As Dominick Argento's Postcard from Morocco began in its latest Curtis Opera Theatre production Friday, one could simultaneously wonder what moved anybody to produce it, and, in the nonsensical, contradictory spirit of the piece, why it's not produced more.
The plotless opera with everyday people not making conventional sense was fashionably artsy in decades past. Now lacking novelty (and with quirks that look tired), the opera leaves you waiting at length for other elements to emerge until there's a fatter payoff than you imagined, from the piece itself, the production, and mostly excellent Curtis musicians conducted by Rossen Milanov.
The initial view of the Prince Music Theater stage suggested a concert performance, with orchestra front and center. Then (as designed by Andromache Chalfant), a rear curtain opened to reveal the train station waiting room, one level up from the orchestra, inhabited by the singers, each with extended arias to talk about themselves. A lot.
Like many strangers you've been stuck with, they grew tiresome. But with the kind of objectivity afforded by the relatively distant stage, you could see Postcard from Morocco as a unique cultural meeting ground, with echoes of the opium-steeped surrealism of 1930s Paris and the absurdist plays of Eugene Ionesco and Samuel Beckett. The collection of characters united only by travel suggests many Ship of Fools plots. When one woman sings about keeping her lover in her suitcase, Murder on the Orient Express comes to mind.
Ultimately, this 1971 opera is informed by the melancholy alienation of Edward Hopper's paintings, in which everyday American landscapes become oracles of inner emptiness.

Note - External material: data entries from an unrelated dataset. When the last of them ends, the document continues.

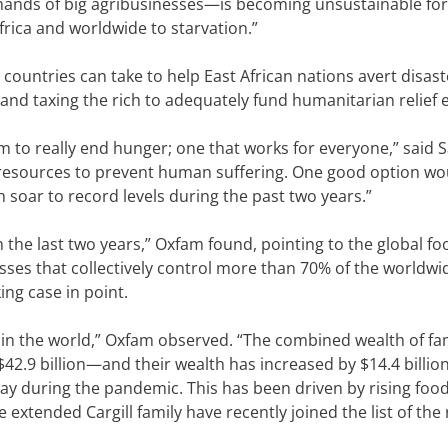
he hands of big agribusinesses—is becoming unsustainable fo
frica and worldwide to starvation.”
ountries can take to help East African nations avert disast
and taxing the rich to adequately fund humanitarian relief e
 to really end hunger; one that works for everyone,” said S
esources to prevent human suffering. One good option wo
 soar to record levels during the past two years.”
n the last two years,” Oxfam found, pointing to the global fo
sses that collectively control more than 70% of the worldwi
ng case in point.
y in the world,” Oxfam observed. “The combined wealth of fa
 $42.9 billion—and their wealth has increased by $14.4 billio
ay during the pandemic. This has been driven by rising food
extended Cargill family have recently joined the list of the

By the end, plot movement has been minimal, nothing is summed up. Yet you've still been on a journey, apotheosis and all, thanks to Argento's sometimes tonal music, somewhat in the spirit of Stravinsky's L'Histoire du Soldat. Most important, the music blooms and blooms more as characters reveal new levels of fantasy.

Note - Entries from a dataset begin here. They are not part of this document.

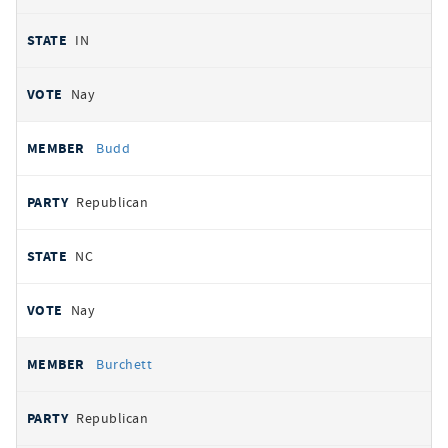
IN
Nay
Budd
Republican
NC
Nay
Burchett
Republican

The production staged by Emma Griffin drew power from Greg Emetaz' slide projections showing waving fields of grass and a cloud-crowded sky. The Friday cast also came through - all of them - though special mentions go to Dominic Armstrong for his extended aria about sailing, Adrian Kramer as the shoe salesman, and Karen Jesse (with her suitcased lover). Milanov etched a clear musical trajectory in a performance that may come out on a live commercial recording. I'd buy it.